Hi I'm a newbie to PHP, just tryin' to get my feet wet..

I know the following code is a disaster but I'm trying to get my syntax right. If the file doesn't exist I want to have an option to create a new page with the form submit button.

Thanks!


<?php
$filename = 'page2.txt';

if (file_exists($filename)) {
print "

<form action=""<?= $_SERVER['PHP_SELF'] ?>"" method=""POST"">

<?php

$ourFileName = "page2.txt";
$ourFileHandle = fopen($ourFileName, 'w') or die("can't open file");
fclose($ourFileHandle);

?>
<input type="submit" value="Page 2">
</form>";
}
else {
print "The file $filename does not exist";
}
?>

You can't open and close php tags within PHP tags.

This script, if it could work, would be a huge security hole. If I work out what your form's action is, I can post to your page create URLs with a script of my own and now I'll have access to your entire server.

You can create the page yourself but not by giving the user the ability to add PHP. You can collect the variables need in a form to build the page (validate and sanitize them) and build the new script in the code.

For starters, to concatenate in PHP you use the period (.), and I personally open and close prints with a single quote if I know I will be writing double quotes in it like: print '<form action=" '. $_SERVER['PHP_SELF']. ' " method="POST">'; (I put spaces between the " and ' for clarity.)

That aside, you shouldn't use PHP print() to generate other PHP. Ultimately all PHP turns into HTML in the end (or maybe JavaScript if you know what you're doing). It seems like you are tring to print() everything in the IF clause, when you should be executing it. As far as I know you would just be printing the code to a webpage in plain text at this point.

One last tip, be VERY careful with the difference between single and double quotes; print "The file $filename does not exist"; IS correct! Hurray! However, if you would have used single quotes it would have literally printed everything including '$filename', not the contents of the variable.

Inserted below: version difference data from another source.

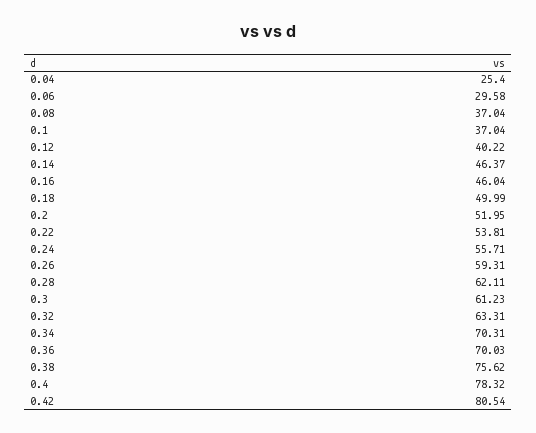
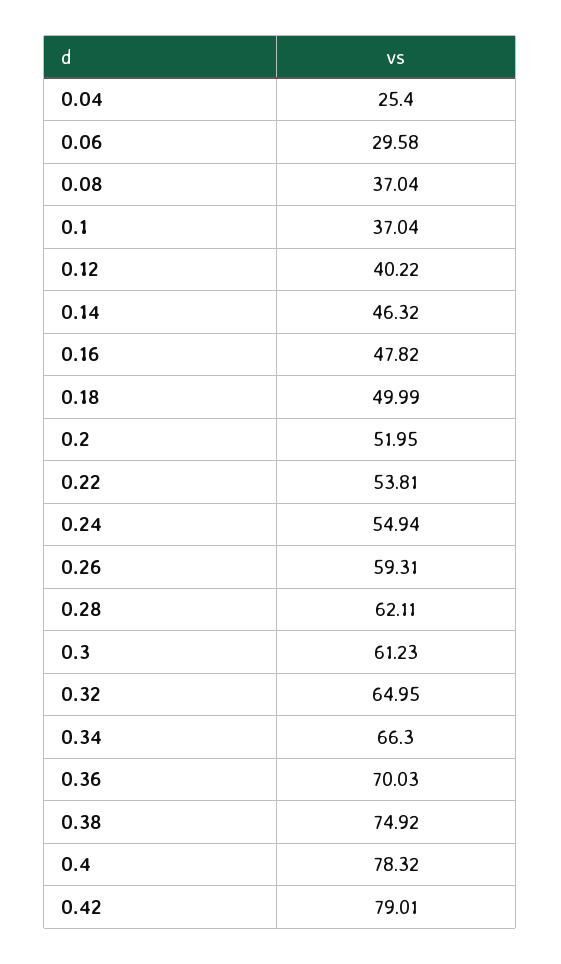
0.14: 46.37 -> 46.32
0.16: 46.04 -> 47.82
0.24: 55.71 -> 54.94
0.32: 63.31 -> 64.95
0.34: 70.31 -> 66.3
0.38: 75.62 -> 74.92
0.42: 80.54 -> 79.01

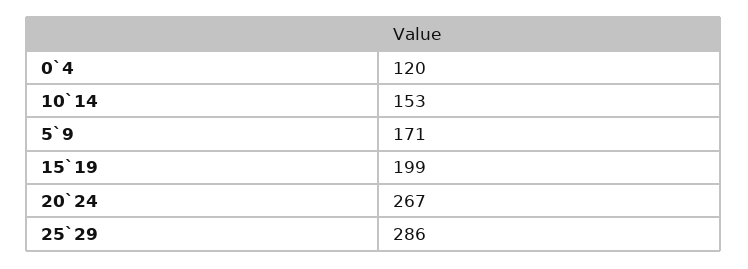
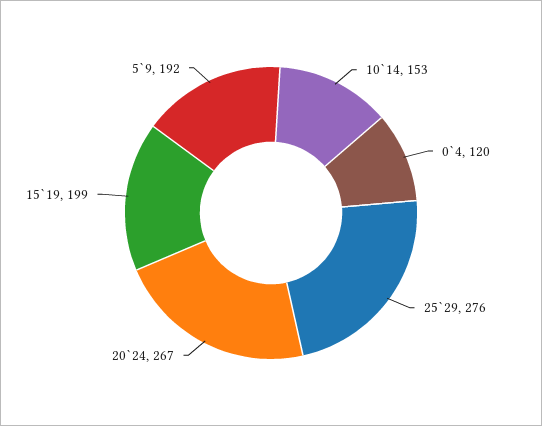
5`9: 171 -> 192
25`29: 286 -> 276

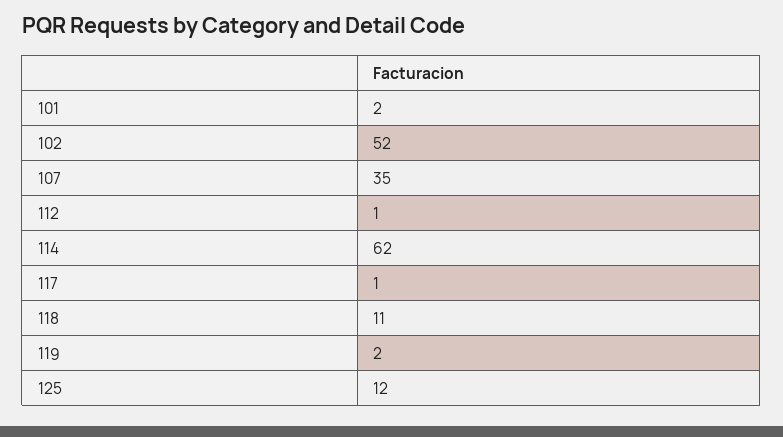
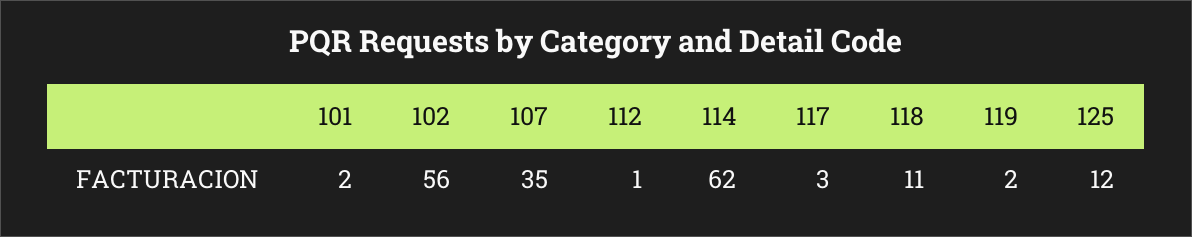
102: 52 -> 56
117: 1 -> 3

Sorry I didn't comment on it's functionality. HA. You've got bigger fish to fry.

Right on, I figured it was a syntax error. I usually use ASP but I'm trying to do a couple things in PHP. Thank you both for your responses they were very helpful!

As far as I know you would just be printing the code to a webpage in plain text at this point.

I doubt this will run. I think the first parse error will come from

print "

<form action=""

Next (after that's fixed) The PHP will exit at the first closing tag and without a closing } will return a parse error.

ahh you beat me to it, lol

Yep that's the first thing I tried, lol. thanks!